Il n’y a d’abord que cette surface primordiale où ne se joue qu’une aventure picturale qui s’inscrit dans une longue histoire réappropriée au féminin. Cette surface à la matière si prégnante n’offre pas reflet mais miroir sans tain qui donne sur la chambre du présent. Certains insisteront sur les visages qu’ils imaginent en représentation comme à l’arrière plan. Jane Planson ne fait pas de portraits, elle prolonge d’intenses moments de vie qu’elle incarne, elle immortalise des rencontres.
Même si beaucoup de ses toiles portent un prénom souvent associé à une qualité saisie dans l’instant, chacune synthétise de fait plusieurs modèles croisés au quotidien. Tous n’ont pas forcément posé. Si parfois l’atelier est bien froid et les formats fort grands le modèle en occupe singulièrement le centre.
Quel étrangement que ces figures souvenirs d’humains ami(e)s et amants qui ont accompagné l’artiste.
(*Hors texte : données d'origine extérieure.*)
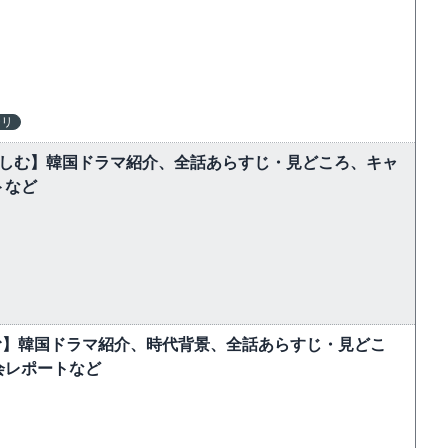
テリ
楽しむ】韓国ドラマ紹介、全話あらすじ・見どころ、キャ
トなど
む】韓国ドラマ紹介、時代背景、全話あらすじ・見どこ
会レポートなど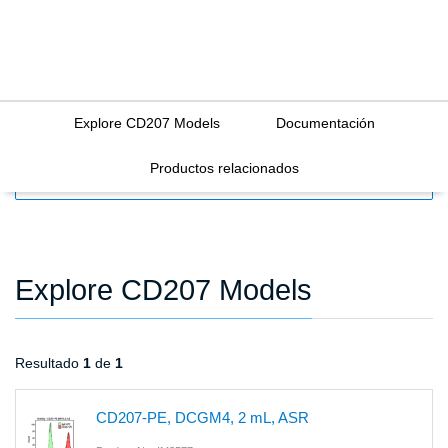
Explore CD207 Models
Documentación
Productos relacionados
FILTERS
Explore CD207 Models
Resultado
1
de
1
CD207-PE, DCGM4, 2 mL, ASR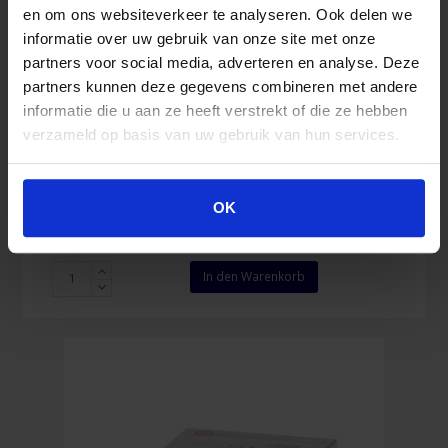
en om ons websiteverkeer te analyseren. Ook delen we
informatie over uw gebruik van onze site met onze
partners voor social media, adverteren en analyse. Deze
Leukoplast 2,5 cm x 5 m
partners kunnen deze gegevens combineren met andere
informatie die u aan ze heeft verstrekt of die ze hebben
verzameld op basis van uw gebruik van hun services.
3,66
€
Inkl. MwSt.
OK
Leukoplast
In den Warenkorb
2,5
cm
x
5
m
Menge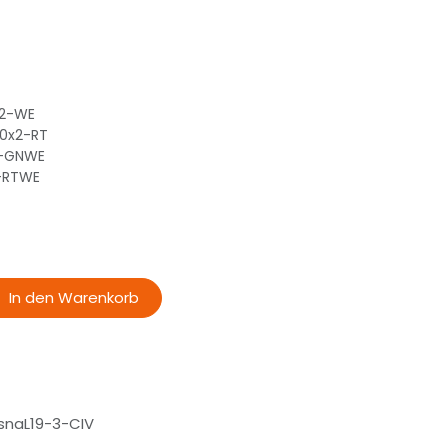
x2-WE
40x2-RT
2-GNWE
2-RTWE
In den Warenkorb
naL19-3-CIV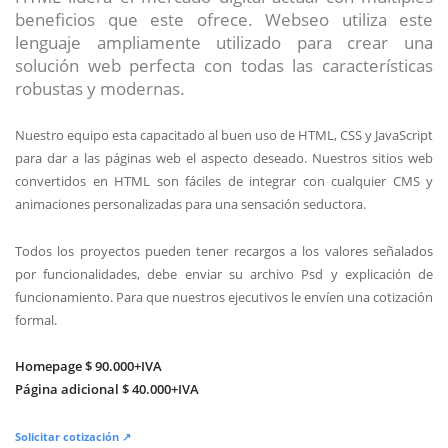
beneficios que este ofrece. Webseo utiliza este
lenguaje ampliamente utilizado para crear una
solución web perfecta con todas las características
robustas y modernas.
Nuestro equipo esta capacitado al buen uso de HTML, CSS y JavaScript
para dar a las páginas web el aspecto deseado. Nuestros sitios web
convertidos en HTML son fáciles de integrar con cualquier CMS y
animaciones personalizadas para una sensación seductora.
Todos los proyectos pueden tener recargos a los valores señalados
por funcionalidades, debe enviar su archivo Psd y explicación de
funcionamiento. Para que nuestros ejecutivos le envíen una cotización
formal.
Homepage $ 90.000+IVA
Página adicional $ 40.000+IVA
Solicitar cotización ↗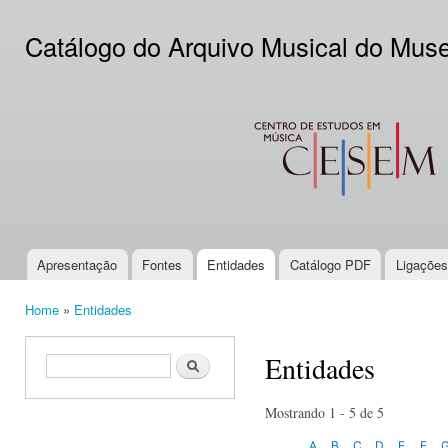
Ski
mai
Catálogo do Arquivo Musical do Mus
con
CESEM
Apresentação
Fontes
Entidades
Catálogo PDF
Ligações
Main menu
Home
»
Entidades
You are here
Entidades
Search form
Search
Mostrando 1 - 5 de 5
A
B
C
D
E
F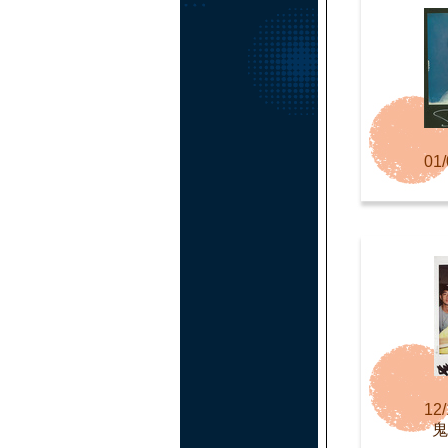
01/
12/
鬼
Non ce n’est pas hystérie cette rage de peindre pour les sauvegarder de l’oubli. Saisis dans l’épiphanie de leurs sensations par Jane Planson leur peau devient comme la chimère de Michel Serres. Peint elle des vanités elle les légende « amour fou » ou « tendre » et leur attribue un numéro d’ordre. Comme si renommer la mort, la cadrer hiérarchie lui retirait un moment son action de nuisance. Comme si son intimité quotidienne dans l’atelier la repoussait dans le reste du monde qu’elle ne méprise pas.
En prémisse au retour du réel les années 2000 voient l’espace de la peinture se scinder comme une scène où se joue l’éternelle aventure d’une possible rencontre amoureuse ou d’un improbable conflit. Quand ses années 2003 et 2004 sont traversées par des figures de corps travaillés par le politique, par la violence de l’histoire contemporaine elle en assume la géographie humaine. Parce que toujours elle rebondit dans le dialogue et sait renouer avec la fluidité du vivant.
Si elle réussit à faire plastiquement l’économie du décor et des objets c’est pour mieux cerner la carte mentale d’une personnalité. Fut-elle imaginaire ou pour le moins idéalisée, mais toujours inspirée d’un des ces proches qui comptent. Tous réunis ils ne fondent ni corpus ni famille, pas plus communauté, juste échantillon des vivants d’un siècle et demi en quête d’authentique passion. Pour Jane Planson peindre requiert cette passation d’une exigence essentielle, d’autres l’affirment simplement aimer, elle en décline tous les modes et tous les temps.